[Your goal] Each entry needs to be retyped exactly.
Exercise data section start
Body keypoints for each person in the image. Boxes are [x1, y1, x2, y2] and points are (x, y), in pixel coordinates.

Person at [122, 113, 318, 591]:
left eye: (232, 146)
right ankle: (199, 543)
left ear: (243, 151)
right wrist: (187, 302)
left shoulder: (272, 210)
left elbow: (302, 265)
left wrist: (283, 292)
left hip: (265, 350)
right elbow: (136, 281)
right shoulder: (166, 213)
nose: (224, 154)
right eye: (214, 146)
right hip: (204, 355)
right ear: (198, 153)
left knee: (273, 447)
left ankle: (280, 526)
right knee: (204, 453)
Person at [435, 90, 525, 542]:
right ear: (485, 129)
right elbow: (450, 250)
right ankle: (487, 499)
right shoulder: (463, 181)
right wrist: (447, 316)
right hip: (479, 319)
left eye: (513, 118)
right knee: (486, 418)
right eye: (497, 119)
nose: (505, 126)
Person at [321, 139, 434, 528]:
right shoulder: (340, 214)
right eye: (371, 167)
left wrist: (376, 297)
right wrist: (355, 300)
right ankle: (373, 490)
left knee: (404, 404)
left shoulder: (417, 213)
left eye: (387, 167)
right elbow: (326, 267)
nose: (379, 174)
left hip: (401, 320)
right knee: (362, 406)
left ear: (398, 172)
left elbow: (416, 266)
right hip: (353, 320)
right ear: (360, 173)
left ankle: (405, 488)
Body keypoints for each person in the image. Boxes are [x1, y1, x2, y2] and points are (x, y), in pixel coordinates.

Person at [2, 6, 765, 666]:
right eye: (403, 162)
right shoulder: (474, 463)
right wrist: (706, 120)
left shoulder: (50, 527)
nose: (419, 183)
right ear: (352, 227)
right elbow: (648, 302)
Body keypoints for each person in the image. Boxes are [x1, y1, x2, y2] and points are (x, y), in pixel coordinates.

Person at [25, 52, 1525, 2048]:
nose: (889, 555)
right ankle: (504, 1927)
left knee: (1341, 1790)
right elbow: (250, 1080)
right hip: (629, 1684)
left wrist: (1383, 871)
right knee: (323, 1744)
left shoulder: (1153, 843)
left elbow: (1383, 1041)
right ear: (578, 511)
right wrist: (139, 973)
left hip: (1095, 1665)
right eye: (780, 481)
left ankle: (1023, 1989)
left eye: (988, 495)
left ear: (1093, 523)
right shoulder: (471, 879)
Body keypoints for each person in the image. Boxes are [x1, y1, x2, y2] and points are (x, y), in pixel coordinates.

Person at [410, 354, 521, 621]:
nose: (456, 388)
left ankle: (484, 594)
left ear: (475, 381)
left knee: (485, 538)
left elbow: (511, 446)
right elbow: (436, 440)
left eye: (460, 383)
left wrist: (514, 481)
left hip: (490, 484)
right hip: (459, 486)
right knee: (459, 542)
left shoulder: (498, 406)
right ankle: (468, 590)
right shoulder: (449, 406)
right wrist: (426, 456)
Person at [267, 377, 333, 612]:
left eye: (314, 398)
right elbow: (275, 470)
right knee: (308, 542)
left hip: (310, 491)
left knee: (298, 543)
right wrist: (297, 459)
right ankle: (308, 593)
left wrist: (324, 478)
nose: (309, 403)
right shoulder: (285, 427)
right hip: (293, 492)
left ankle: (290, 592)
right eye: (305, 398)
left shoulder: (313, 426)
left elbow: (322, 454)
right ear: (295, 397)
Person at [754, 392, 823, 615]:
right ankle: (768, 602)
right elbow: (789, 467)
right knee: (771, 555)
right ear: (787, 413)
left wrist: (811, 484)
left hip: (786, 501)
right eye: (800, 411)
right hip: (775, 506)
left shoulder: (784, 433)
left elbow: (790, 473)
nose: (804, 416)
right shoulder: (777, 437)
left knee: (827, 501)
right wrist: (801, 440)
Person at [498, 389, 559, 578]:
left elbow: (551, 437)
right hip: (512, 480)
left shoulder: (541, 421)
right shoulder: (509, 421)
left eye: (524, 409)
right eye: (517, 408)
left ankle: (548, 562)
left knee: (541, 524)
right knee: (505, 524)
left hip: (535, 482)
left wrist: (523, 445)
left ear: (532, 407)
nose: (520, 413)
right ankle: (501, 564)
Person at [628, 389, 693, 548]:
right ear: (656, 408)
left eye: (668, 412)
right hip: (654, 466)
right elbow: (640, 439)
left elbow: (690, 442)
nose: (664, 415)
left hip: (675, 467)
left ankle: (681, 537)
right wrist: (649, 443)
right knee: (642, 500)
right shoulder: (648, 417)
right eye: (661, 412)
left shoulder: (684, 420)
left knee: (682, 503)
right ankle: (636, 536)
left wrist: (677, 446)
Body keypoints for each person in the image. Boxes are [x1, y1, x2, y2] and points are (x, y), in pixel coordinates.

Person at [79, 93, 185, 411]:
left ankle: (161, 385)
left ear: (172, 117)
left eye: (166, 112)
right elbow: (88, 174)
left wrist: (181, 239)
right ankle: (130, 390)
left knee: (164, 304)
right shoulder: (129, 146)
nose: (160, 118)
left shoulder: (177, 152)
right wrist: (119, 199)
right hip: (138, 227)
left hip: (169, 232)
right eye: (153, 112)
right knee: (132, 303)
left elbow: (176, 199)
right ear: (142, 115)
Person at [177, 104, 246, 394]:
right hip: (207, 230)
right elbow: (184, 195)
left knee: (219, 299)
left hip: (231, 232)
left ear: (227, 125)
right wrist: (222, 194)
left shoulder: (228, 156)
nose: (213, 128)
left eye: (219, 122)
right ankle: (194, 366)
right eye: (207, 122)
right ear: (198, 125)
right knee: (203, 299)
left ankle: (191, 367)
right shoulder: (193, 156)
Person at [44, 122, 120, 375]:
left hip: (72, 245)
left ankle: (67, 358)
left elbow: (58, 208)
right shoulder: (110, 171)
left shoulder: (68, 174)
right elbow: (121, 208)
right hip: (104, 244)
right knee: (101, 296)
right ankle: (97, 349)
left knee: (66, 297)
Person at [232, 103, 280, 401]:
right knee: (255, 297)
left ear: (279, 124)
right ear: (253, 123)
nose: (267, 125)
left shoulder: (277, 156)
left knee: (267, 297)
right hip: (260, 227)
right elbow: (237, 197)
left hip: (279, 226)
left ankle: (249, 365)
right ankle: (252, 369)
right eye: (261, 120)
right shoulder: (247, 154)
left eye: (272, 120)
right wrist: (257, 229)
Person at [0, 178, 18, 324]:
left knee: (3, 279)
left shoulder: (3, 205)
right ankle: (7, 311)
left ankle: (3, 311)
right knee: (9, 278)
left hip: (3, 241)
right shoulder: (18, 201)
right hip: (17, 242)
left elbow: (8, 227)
Exercise data section end
[Worked solution]
Body keypoints for each person in the image. Boxes are [x1, y1, x2, y2] and points are (x, y), in pixel coordinates.

Person at [122, 113, 318, 591]:
left eye: (232, 146)
right ankle: (199, 543)
left ear: (243, 151)
right wrist: (187, 302)
left shoulder: (272, 210)
left elbow: (302, 265)
left wrist: (283, 292)
left hip: (265, 350)
right elbow: (136, 281)
right shoulder: (166, 213)
nose: (224, 154)
right eye: (214, 146)
right hip: (204, 355)
right ear: (198, 153)
left knee: (273, 447)
left ankle: (280, 526)
right knee: (204, 453)
Person at [435, 90, 525, 542]:
right ear: (485, 129)
right elbow: (450, 250)
right ankle: (487, 499)
right shoulder: (463, 181)
right wrist: (447, 316)
right hip: (479, 319)
left eye: (513, 118)
right knee: (486, 418)
right eye: (497, 119)
nose: (505, 126)
Person at [321, 139, 434, 528]:
right shoulder: (340, 214)
right eye: (371, 167)
left wrist: (376, 297)
right wrist: (355, 300)
right ankle: (373, 490)
left knee: (404, 404)
left shoulder: (417, 213)
left eye: (387, 167)
right elbow: (326, 267)
nose: (379, 174)
left hip: (401, 320)
right knee: (362, 406)
left ear: (398, 172)
left elbow: (416, 266)
right hip: (353, 320)
right ear: (360, 173)
left ankle: (405, 488)
Body keypoints for each person in the image. Boxes are [x1, y1, x2, y2] and points are (x, y), in pixel coordinates.

Person at [2, 6, 765, 666]:
right eye: (403, 162)
right shoulder: (474, 463)
right wrist: (706, 120)
left shoulder: (50, 527)
nose: (419, 183)
right ear: (352, 227)
right elbow: (648, 302)
Body keypoints for each person in the image. Boxes are [x1, y1, x2, y2] and points are (x, y), in pixel coordinates.

Person at [25, 52, 1525, 2048]:
nose: (889, 555)
right ankle: (504, 1927)
left knee: (1341, 1790)
right elbow: (250, 1080)
right hip: (629, 1684)
left wrist: (1383, 871)
right knee: (323, 1744)
left shoulder: (1153, 843)
left elbow: (1383, 1041)
right ear: (578, 511)
right wrist: (139, 973)
left hip: (1095, 1665)
right eye: (780, 481)
left ankle: (1023, 1989)
left eye: (988, 495)
left ear: (1093, 523)
right shoulder: (471, 879)
Body keypoints for each person in the image. Boxes are [x1, y1, x2, y2] and points are (x, y), in pixel coordinates.

Person at [410, 354, 521, 621]:
nose: (456, 388)
left ankle: (484, 594)
left ear: (475, 381)
left knee: (485, 538)
left elbow: (511, 446)
right elbow: (436, 440)
left eye: (460, 383)
left wrist: (514, 481)
left hip: (490, 484)
right hip: (459, 486)
right knee: (459, 542)
left shoulder: (498, 406)
right ankle: (468, 590)
right shoulder: (449, 406)
right wrist: (426, 456)
Person at [267, 377, 333, 612]:
left eye: (314, 398)
right elbow: (275, 470)
right knee: (308, 542)
left hip: (310, 491)
left knee: (298, 543)
right wrist: (297, 459)
right ankle: (308, 593)
left wrist: (324, 478)
nose: (309, 403)
right shoulder: (285, 427)
right hip: (293, 492)
left ankle: (290, 592)
right eye: (305, 398)
left shoulder: (313, 426)
left elbow: (322, 454)
right ear: (295, 397)
Person at [754, 392, 823, 615]:
right ankle: (768, 602)
right elbow: (789, 467)
right knee: (771, 555)
right ear: (787, 413)
left wrist: (811, 484)
left hip: (786, 501)
right eye: (800, 411)
right hip: (775, 506)
left shoulder: (784, 433)
left elbow: (790, 473)
nose: (804, 416)
right shoulder: (777, 437)
left knee: (827, 501)
right wrist: (801, 440)
Person at [498, 389, 559, 578]:
left elbow: (551, 437)
right hip: (512, 480)
left shoulder: (541, 421)
right shoulder: (509, 421)
left eye: (524, 409)
right eye: (517, 408)
left ankle: (548, 562)
left knee: (541, 524)
right knee: (505, 524)
left hip: (535, 482)
left wrist: (523, 445)
left ear: (532, 407)
nose: (520, 413)
right ankle: (501, 564)
Person at [628, 389, 693, 548]:
right ear: (656, 408)
left eye: (668, 412)
right hip: (654, 466)
right elbow: (640, 439)
left elbow: (690, 442)
nose: (664, 415)
left hip: (675, 467)
left ankle: (681, 537)
right wrist: (649, 443)
right knee: (642, 500)
right shoulder: (648, 417)
right eye: (661, 412)
left shoulder: (684, 420)
left knee: (682, 503)
right ankle: (636, 536)
left wrist: (677, 446)
Body keypoints for each person in the image. Boxes are [x1, y1, x2, y2] and points are (x, y), in pixel coordinates.

Person at [79, 93, 185, 411]:
left ankle: (161, 385)
left ear: (172, 117)
left eye: (166, 112)
right elbow: (88, 174)
left wrist: (181, 239)
right ankle: (130, 390)
left knee: (164, 304)
right shoulder: (129, 146)
nose: (160, 118)
left shoulder: (177, 152)
right wrist: (119, 199)
right hip: (138, 227)
left hip: (169, 232)
right eye: (153, 112)
right knee: (132, 303)
left elbow: (176, 199)
right ear: (142, 115)
Person at [177, 104, 246, 394]:
right hip: (207, 230)
right elbow: (184, 195)
left knee: (219, 299)
left hip: (231, 232)
left ear: (227, 125)
right wrist: (222, 194)
left shoulder: (228, 156)
nose: (213, 128)
left eye: (219, 122)
right ankle: (194, 366)
right eye: (207, 122)
right ear: (198, 125)
right knee: (203, 299)
left ankle: (191, 367)
right shoulder: (193, 156)
Person at [44, 122, 120, 375]:
left hip: (72, 245)
left ankle: (67, 358)
left elbow: (58, 208)
right shoulder: (110, 171)
left shoulder: (68, 174)
right elbow: (121, 208)
right hip: (104, 244)
right knee: (101, 296)
right ankle: (97, 349)
left knee: (66, 297)
Person at [232, 103, 280, 401]:
right knee: (255, 297)
left ear: (279, 124)
right ear: (253, 123)
nose: (267, 125)
left shoulder: (277, 156)
left knee: (267, 297)
right hip: (260, 227)
right elbow: (237, 197)
left hip: (279, 226)
left ankle: (249, 365)
right ankle: (252, 369)
right eye: (261, 120)
right shoulder: (247, 154)
left eye: (272, 120)
right wrist: (257, 229)
Person at [0, 178, 18, 324]:
left knee: (3, 279)
left shoulder: (3, 205)
right ankle: (7, 311)
left ankle: (3, 311)
right knee: (9, 278)
left hip: (3, 241)
right shoulder: (18, 201)
right hip: (17, 242)
left elbow: (8, 227)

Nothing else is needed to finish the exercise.